Overrides
Most task configuration is set when you define a task: on the TaskEnvironment or in the @env.task decorator.
But you often need to change some of that configuration for a single invocation of a task: give one call more memory, point it at a different secret, or bump its retries.
The task.override() method does exactly this.
It returns a new task with the specified parameters changed, leaving the original task definition untouched, so you can invoke the overridden task in place of the original:
import flyte
env = flyte.TaskEnvironment(
name="training",
resources=flyte.Resources(cpu=1, memory="512Mi"),
)
@env.task
async def train(data: str) -> str:
return f"trained on {data}"
@env.task
async def main() -> str:
# Invoke train with its environment-level resources.
baseline = await train("small.csv")
# Invoke train with overridden resources for this call only.

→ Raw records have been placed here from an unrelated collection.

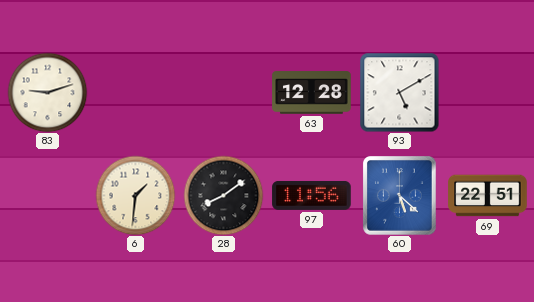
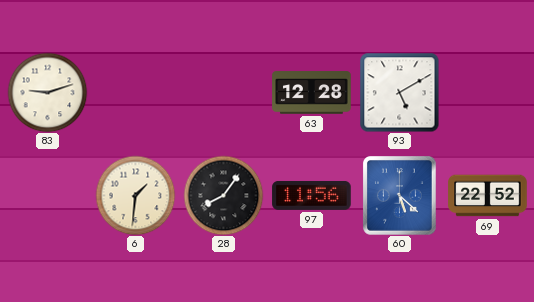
28: 8:09 -> 8:06
69: 22:51 -> 22:52
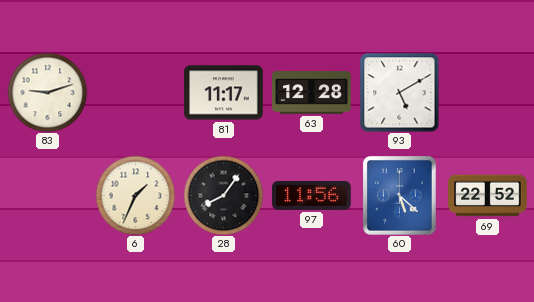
81: none -> 11:17
6: 1:31 -> 1:34
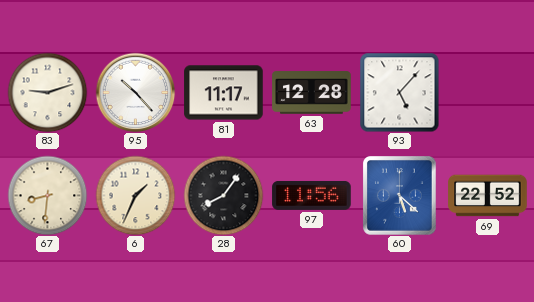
95: none -> 10:23
93: 5:10 -> 5:07
67: none -> 8:31
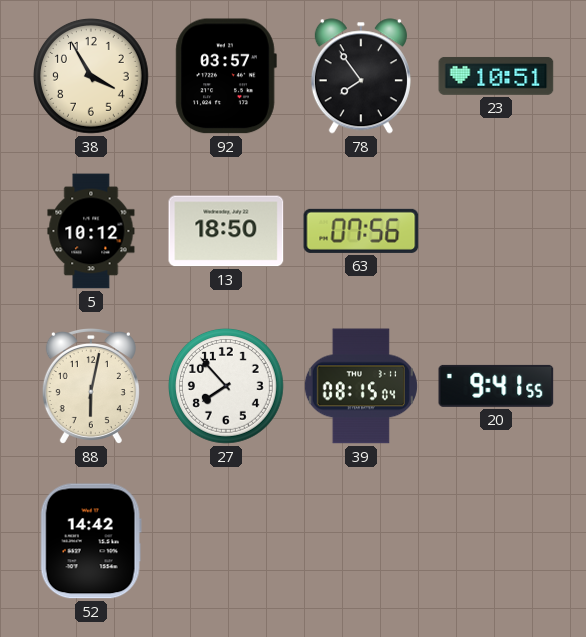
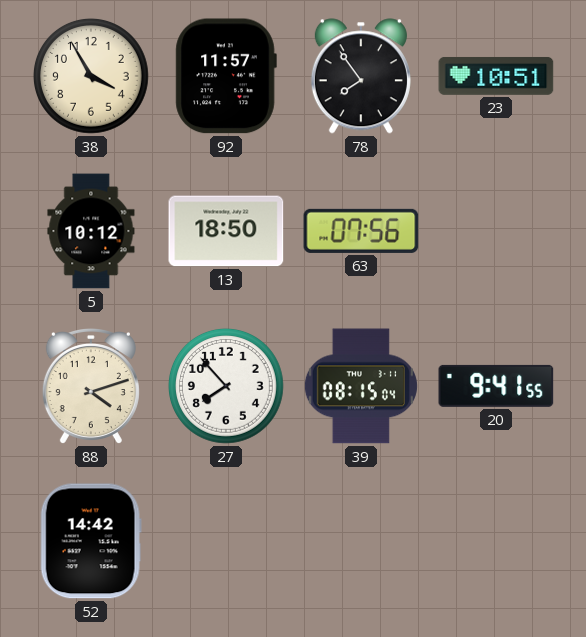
92: 03:57 -> 11:57
88: 6:02 -> 4:12
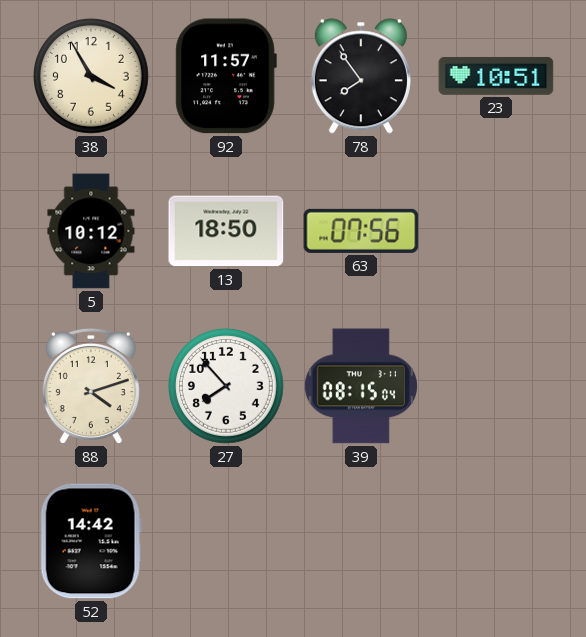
20: 9:41 -> none
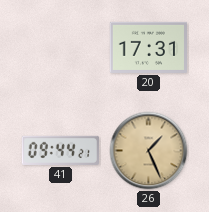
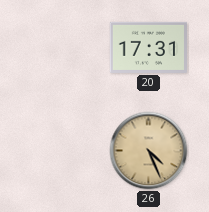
41: 09:44 -> none
26: 1:26 -> 4:26
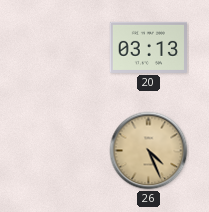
20: 17:31 -> 03:13
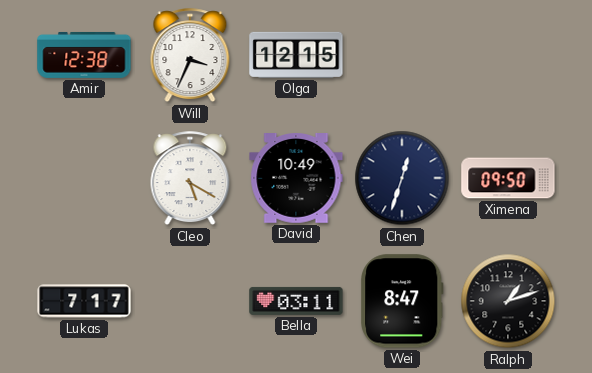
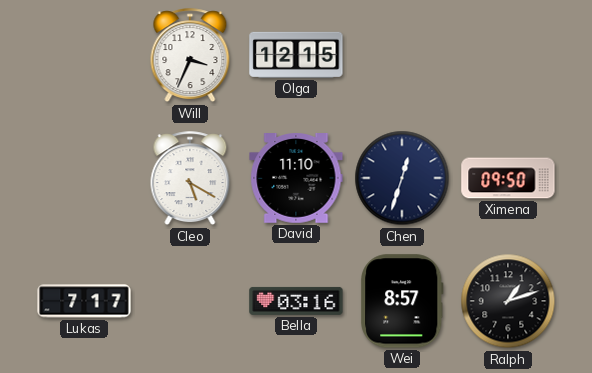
Amir: 12:38 -> none
David: 10:49 -> 11:10
Bella: 03:11 -> 03:16
Wei: 8:47 -> 8:57
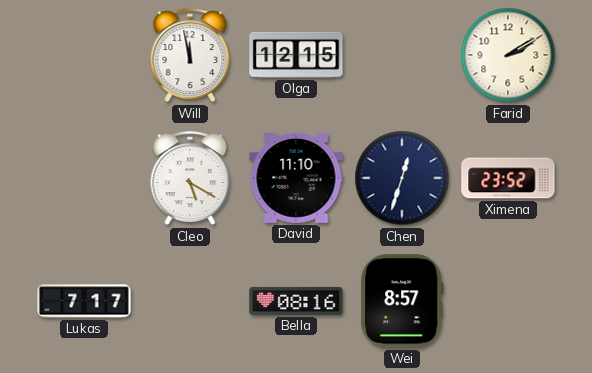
Will: 3:34 -> 11:58
Farid: none -> 2:10
Ximena: 09:50 -> 23:52
Bella: 03:16 -> 08:16
Ralph: 1:12 -> none
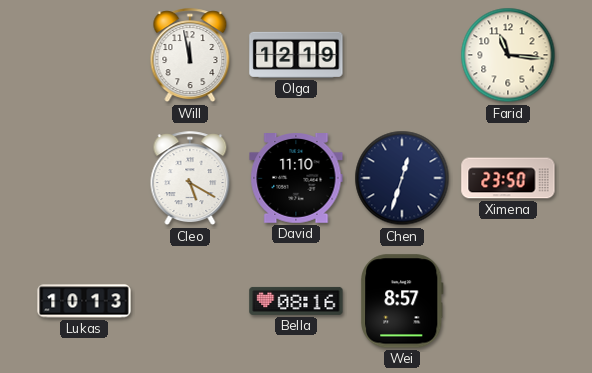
Olga: 12:15 -> 12:19
Farid: 2:10 -> 11:16
Ximena: 23:52 -> 23:50
Lukas: 7:17 -> 10:13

heavy = await train.override(
resources=flyte.Resources(cpu="4", memory="24Gi"),
)("large.csv")
return heavyThe key idiom is task.override(...)(args): override() returns a callable task, which you then invoke with the task’s arguments. Note the two sets of parentheses.
What you can override
override() accepts the parameters that are settable at the task-invocation level:
| Parameter | Details |
|---|---|
| short_name | Additional task settings |
| resources |
Resources •
Resources API ref |
| cache |
Caching •
Cache API ref |
| retries |
Retries and timeouts •
RetryStrategy API ref |
| timeout |
Retries and timeouts •
Timeout API ref |
| reusable |
Reusable containers •
ReusePolicy API ref |
| env_vars | Additional task settings |
| secrets |
Overriding secrets •
Secrets •
Secret API ref |
| max_inline_io_bytes | Additional task settings |
| pod_template |
Pod templates •
PodTemplate API ref |
| queue | Queues |
| interruptible | Interruptible tasks |
| links | Additional task settings |
For the full parameter interaction matrix showing which parameters can be set at which level, see Task configuration levels.
When you override a collection-valued parameter such as resources, env_vars, or secrets, the value you pass replaces the environment’s value for that invocation. It is not merged with it.

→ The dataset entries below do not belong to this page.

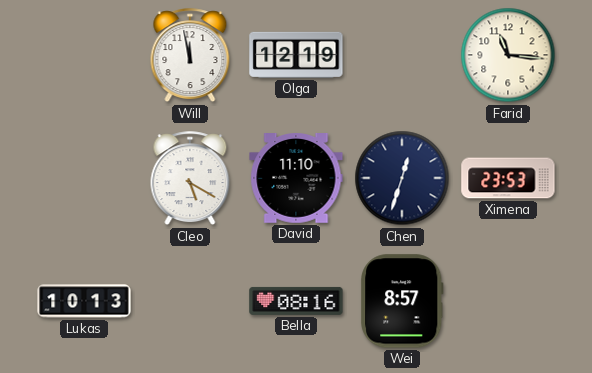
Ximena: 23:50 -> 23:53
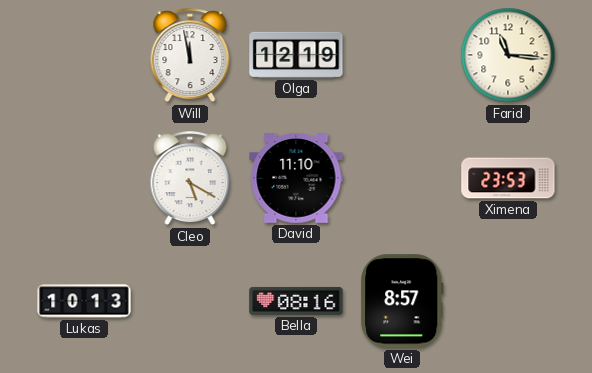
Chen: 12:33 -> none
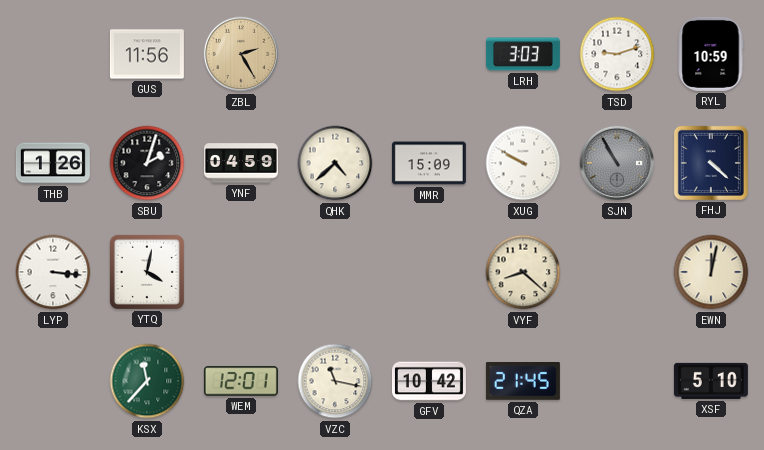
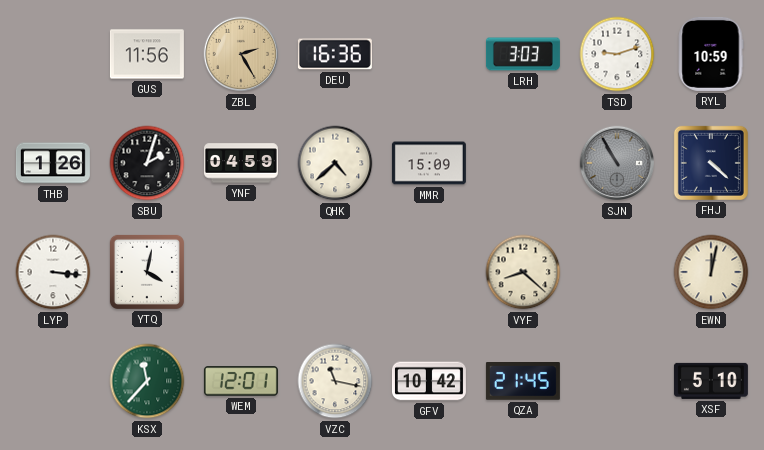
DEU: none -> 16:36
XUG: 9:50 -> none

To keep some of the original entries, include them in the override.
What you cannot override
name, image, docs, and the task’s interface (its input and output types) cannot be overridden. Attempting to override them raises an error.
To run a task with a different image, define it in a separate TaskEnvironment (see
Container images and
Multiple environments).
Overriding when a task is reusable
When a task uses a
reusable container (reusable is set), its resources, env_vars, and secrets come from the parent environment and cannot be overridden while reuse is active. The container is already running.
To override any of these on a reusable task, turn reuse off in the same override() call by passing reusable="off":
result = await my_task.override(
reusable="off",
resources=flyte.Resources(cpu="4", memory="8Gi"),
)(data)Overriding secrets
Just as you can override resources per invocation, you can override the secrets injected into a task for a single call. This is useful when the same task needs different credentials depending on how it’s invoked: for example, calling an external API with a different key per tenant, or supplying a secret that the task’s environment doesn’t declare.
Pass secrets to override() exactly as you would to the TaskEnvironment: a secret key, a Secret object, or a list of either.
import flyte
from flyte import Secret
env = flyte.TaskEnvironment(
name="model_calls",
secrets=Secret("openai-key", as_env_var="LLM_API_KEY"),
)
@env.task
async def call_model(prompt: str) -> str:
import os
api_key = os.environ["LLM_API_KEY"]
... # call the model using api_key
return "response"
@env.task
async def main() -> str:
# Use the environment's default secret.
default = await call_model("hello")
# Override the secret for this invocation, mounting a different
# store key into the same LLM_API_KEY environment variable.
alternate = await call_model.override(
secrets=Secret("anthropic-key", as_env_var="LLM_API_KEY"),
)("hello")
return alternateIf the task’s environment uses reusable containers (reusable is set), overriding secrets, like resources and env_vars, requires passing reusable="off" in the same override() call. Otherwise the override is rejected.
As with the environment-level secrets parameter, the secret is injected at runtime and accessed inside the task: typically as an environment variable via os.environ (or mounted as a file).
See
Secrets for how to create secrets and how they are injected, and remember that the overriding secrets value replaces the environment’s secrets for that invocation rather than adding to them.
A task can only access a secret if the secret’s scope includes the project and domain where the task’s TaskEnvironment is deployed. Overriding the secret at invocation time does not change this.
Do not return secret values from tasks. Returned values are stored in plaintext in your data plane’s object store and shown in the UI and to downstream tasks, defeating the secret store’s protections.